Run this UDF service:

python3 udf.py

Next, we need to declare the functions in RisingWave:

CREATE FUNCTION gcd(int, int) RETURNS int
AS gcd USING LINK '<http://localhost:8815>';

CREATE FUNCTION series(int) RETURNS TABLE (x int)
AS series USING LINK '<http://localhost:8815>';

Once created successfully, we can use the UDFs just like any built-in functions:

SELECT gcd(25, 15);
----
5

SELECT * FROM series(5);
----
0
1
2
3
4

For more detailed usage, you can refer to the RisingWave documentation.

Java UDFs

To use Java UDF, please make sure you have JDK 11 or above and Maven 3 or above installed in your system.

Creating a Java project for UDF is more involved compared to Python's single-file deployment. However, we have prepared a code template for you to start creating your own UDF project:

git clone <https://github.com/risingwavelabs/risingwave-java-udf-template.git>

To define a scalar function in Java, create a class that implements the ScalarFunction interface and implement a method named eval. The system will automatically infer the type of the SQL function based on the parameter and return value types of eval.

import com.risingwave.functions.ScalarFunction;

public class Gcd implements ScalarFunction {
public int eval(int a, int b) {
while (b != 0) {
int temp = b;
b = a % b;
a = temp;
}
return a;
}
}

Similarly, to define a table function, create a class that implements the TableFunction interface. The eval method should return an Iterator to iterate over the output rows (note that this is different from the Flink API).

import com.risingwave.functions.TableFunction;

public class Series implements TableFunction {
public Iterator<Integer> eval(int n) {
return java.util.stream.IntStream.range(0, n).iterator();
}
}

Finally, register the functions and start the UDF server in the main function:

import com.risingwave.functions.UdfServer;

public class App {
public static void main(String[] args) {
try (var server = new UdfServer("0.0.0.0", 8815)) {
// Register functions
server.addFunction("gcd", new Gcd());
server.addFunction("series", new Series());
// Start the server
server.start();
server.awaitTermination();
} catch (Exception e) {
e.printStackTrace();
}
}
}

We can directly compile and run the project using Maven:

_JAVA_OPTIONS="--add-opens=java.base/java.nio=ALL-UNNAMED" mvn exec:java -Dexec.mainClass="com.example.App"

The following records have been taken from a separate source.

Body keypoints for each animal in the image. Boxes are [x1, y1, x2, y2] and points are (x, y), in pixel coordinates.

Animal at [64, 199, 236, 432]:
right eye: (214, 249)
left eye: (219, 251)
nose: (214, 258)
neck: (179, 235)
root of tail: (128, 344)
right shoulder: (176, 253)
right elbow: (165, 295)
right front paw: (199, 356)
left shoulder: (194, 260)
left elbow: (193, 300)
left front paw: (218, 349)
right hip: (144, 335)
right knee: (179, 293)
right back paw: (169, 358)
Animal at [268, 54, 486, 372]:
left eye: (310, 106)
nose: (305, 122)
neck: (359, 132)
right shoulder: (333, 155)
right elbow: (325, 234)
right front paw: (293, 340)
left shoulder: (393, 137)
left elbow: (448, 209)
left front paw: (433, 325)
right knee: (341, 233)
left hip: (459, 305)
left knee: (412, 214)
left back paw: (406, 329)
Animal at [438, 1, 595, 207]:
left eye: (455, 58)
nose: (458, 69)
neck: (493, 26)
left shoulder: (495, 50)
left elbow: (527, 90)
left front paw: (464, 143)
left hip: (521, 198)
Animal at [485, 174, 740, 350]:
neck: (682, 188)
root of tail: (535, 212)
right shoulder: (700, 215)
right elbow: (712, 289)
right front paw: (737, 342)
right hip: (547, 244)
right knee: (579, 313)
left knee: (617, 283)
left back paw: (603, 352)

Or, build the project first and then run the jar file:

mvn package
java -jar target/risingwave-udf-example.jar

After that, we can declare and use them in RisingWave:

CREATE FUNCTION gcd(int, int) RETURNS int
AS gcd USING LINK '<http://localhost:8815>';

CREATE FUNCTION series(int) RETURNS TABLE (x int)
AS series USING LINK '<http://localhost:8815>';

SELECT gcd(25, 15);
----
5

SELECT * FROM series(5);
----
0
1
2
3
4

For more detailed usage, you can refer to the RisingWave documentation.

How UDFs Work

As we can see, currently RisingWave runs UDFs in separate Python or Java processes. It uses the Apache Arrow Flight RPC protocol to provide computation services to RisingWave and exchanges data with RisingWave in the Arrow format. When the RisingWave compute engine encounters a UDF expression, it first converts the function input to the Arrow format, then calls the doExchange method of the UDF server, and finally the user-defined function is invoked on the server side using the Python or Java SDK.

The RPC of UDF works in batch mode, typically transferring data in blocks of 1024 rows. In practice, data transfer here usually does not become a performance bottleneck.

The UDF server is stateless, allowing it to be safely horizontally scaled for improved performance and availability. When RisingWave fails to connect to the UDF server, it will retry several times within a few seconds. If it still fails, it will throw an expression evaluation error. For batch queries, an error will be thrown. For streaming queries, the return value of the corresponding function will be set to NULL.